This question isn't terribly specific; it's really for my own C enrichment and I hope others can find it useful as well.
Disclaimer: I know many will have the impulse to respond with "if you're trying to do FP then just use a functional language". I work in an embedded environment that needs to link to many other C libraries, and doesn't have much space for many more large shared libs and does not support many language runtimes. Moreover, dynamic memory allocation is out of the question. I'm also just really curious.

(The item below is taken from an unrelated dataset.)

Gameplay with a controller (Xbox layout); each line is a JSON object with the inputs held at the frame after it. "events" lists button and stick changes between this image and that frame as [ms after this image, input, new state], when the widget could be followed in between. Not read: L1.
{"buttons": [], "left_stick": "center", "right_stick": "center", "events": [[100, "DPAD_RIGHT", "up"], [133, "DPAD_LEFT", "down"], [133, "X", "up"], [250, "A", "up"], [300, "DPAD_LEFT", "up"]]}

Many of us have seen this nifty C macro for lambda expressions:
#define lambda(return_type, function_body)
({
return_type __fn__ function_body
__fn__;
})
And an example usage is:
int (*max)(int, int) = lambda (int, (int x, int y) { return x > y ? x : y; });
max(4, 5); // Example
Using gcc -std=c89 -E test.c
, the lambda expands to:
int (*max)(int, int) = ({ int __fn__ (int x, int y) { return x > y ? x : y; } __fn__; });
So, these are my questions:
What precisely does the line int (*X); declare? Of course, int * X; is a pointer to an integer, but how do these two differ?
Taking a look at the exapnded macro, what on earth does the final __fn__
do? If I write a test function void test() { printf("hello"); } test;
- that immediately throws an error. I do not understand that syntax.
What does this mean for debugging? (I'm planning to experiment myself with this and gdb, but others' experiences or opinions would be great). Would this screw up static analyzers?